The study included 48 patients with psychosis spectrum disorder, 38 with schizophrenia and 10 with schizoaffective disorder. The sera were collected during the first wave of COVID-19 in the spring of 2020, before vaccines against COVID-19 were available. The patients had a negative PCR test for SARS-CoV-2 infection. They also reported a negative history of COVID-19. The mean age of patients was 41.7 ± 12.7 years, 35% of the patients were women and 65% were men. The study also included a control group of 55 caregivers without COVID-19-related symptoms. The mean age of the control group was 42.9 ± 10.8 years, and 79 % were women.


Although no COVID-19 infection was recorded in patients and controls, a positive anti-SARS-CoV-2 serology has been detected in both groups, indicating either a prior infection or a significant response following the exposure to SARS-CoV-2. Compared to controls, hospitalized psychotic patients who had no history of acute COVID-19 infection and had not been vaccinated against SARS-CoV-2, had a significantly higher number of positive sera and a higher titer of specific anti-SARS-CoV-2 antibodies.

The scientists then analyzed the same sera for the presence of the HERV-W ENV protein. Patients with psychotic disorders had higher levels of circulating HERV-W ENV protein than the whole control group. Furthermore, HERV-W ENV was detected only in seropositive individuals. There was a significantly higher proportion of SARS-CoV-2 seropositive patients with psychotic disorder who were positive for HERV-W ENV (13/48; 27.1%) compared to the control group (5/55, 9%). It is noteworthy that control subjects who were SARS-CoV-2 seronegative did not have any detectable circulating HERV-W ENV protein (0/27). Only four control subjects who were SARS-CoV-2 seropositive had low levels of HERV-W ENV. 

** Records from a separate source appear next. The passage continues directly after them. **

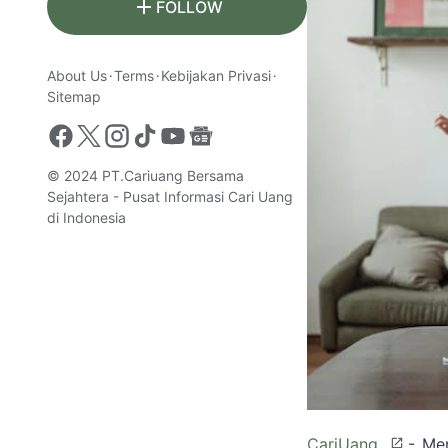
FOLLOW
About Us
Terms
Kebijakan Privasi
Sitemap
© 2024
PT.Cariuang Bersama
Sejahtera - Pusat Informasi Cari Uang
di Indonesia
CariUang
- Me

The authors then classified patients with psychotic disorder based on the following clustering variables: SARS-CoV-2 seropositivity, HERV-W ENV positivity and the levels of proinflammatory cytokines (IL-1β, IL-6, IL-8 and TNF-α). The cluster 1 (17%; 8/48) included patients who were negative for both SARS-CoV-2 antibodies and HERV-W ENV antigenemia, and who had low serum levels of proinflammatory cytokines. The cluster 2 (56%; 27/48) included patients with positive SARS-CoV-2 serology but negative HERV-W ENV antigenemia, and low/intermediate values of proinflammatory cytokines. The cluster 3 (27%; 13/48) included patients who were positive for all clustering variables, and with levels higher than in two other clusters.

The results showed that high serum levels of proinflammatory cytokines in psychotic patients were associated with SARS-CoV-2 and HERV-W ENV positivity. The levels of TNF-α, IL-8 and IL-6 were higher in cluster3 than in cluster1 or cluster2. IL-1 was significantly different between cluster3 and cluster1, and it was negative in all control subjects. It is of potential relevance that IL-8, IL-6 and IL-1 were shown to reflect HERV-W expression in endothelial cells.

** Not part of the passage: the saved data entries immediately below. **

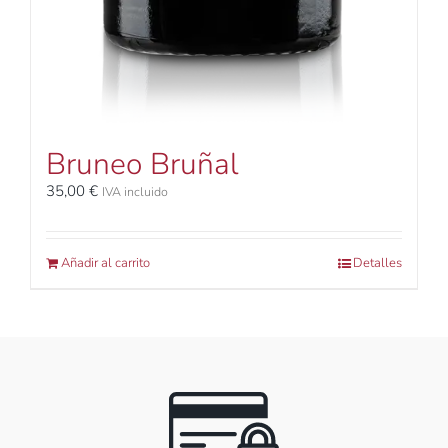
Bruneo Bruñal
35,00
€
IVA incluido
Añadir al carrito
Detalles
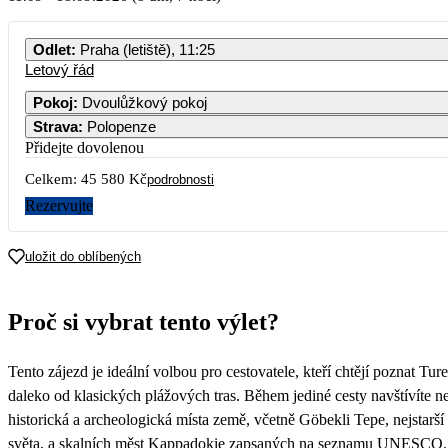
PO
ÚT
ST
ČT
PÁ
SO
NE
Odlet
:
Praha (letiště), 11:25
Letový řád
1
2
3
4
5
6
Pokoj
:
Dvoulůžkový pokoj
Strava
:
Polopenze
7
8
9
10
11
12
13
22 790
Přidejte dovolenou
Celkem:
45 580 Kč
14
15
16
17
18
19
20
podrobnosti
Rezervujte
21
22
23
24
25
26
27
uložit do oblíbených
28
29
30
Proč si vybrat tento výlet?
Tento zájezd je ideální volbou pro cestovatele, kteří chtějí poznat Tu
daleko od klasických plážových tras. Během jediné cesty navštívíte 
historická a archeologická místa země, včetně Göbekli Tepe, nejstarš
světa, a skalních měst Kappadokie zapsaných na seznamu UNESCO.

According to the authors, this study showed that SARS-CoV-2 is connected with HERV-ENV expression and elevated serum levels of proinflammatory cytokines in patients with psychosis spectrum disorder who had no history of acute COVID-19 infection and had not been vaccinated against SARS-CoV-2. Although the underlying pathway is unclear, the authors emphasized that HERV-W ENV was only detected in seropositive psychotic patients, suggesting a dominant influence of this virus on HERV-W ENV and cytokine expression. The connection between this viral infection and the clinical evolution of psychosis requires further investigation.

This article was published in Translational Medicine.

Journal Reference

Tamouza R et al. Patients with psychosis spectrum disorders hospitalized during the COVID-19 pandemic unravel overlooked SARS-CoV-2 past infection clustering with HERV-W ENV expression and chronic inflammation. Translational Psychiatry (2023) 13:272.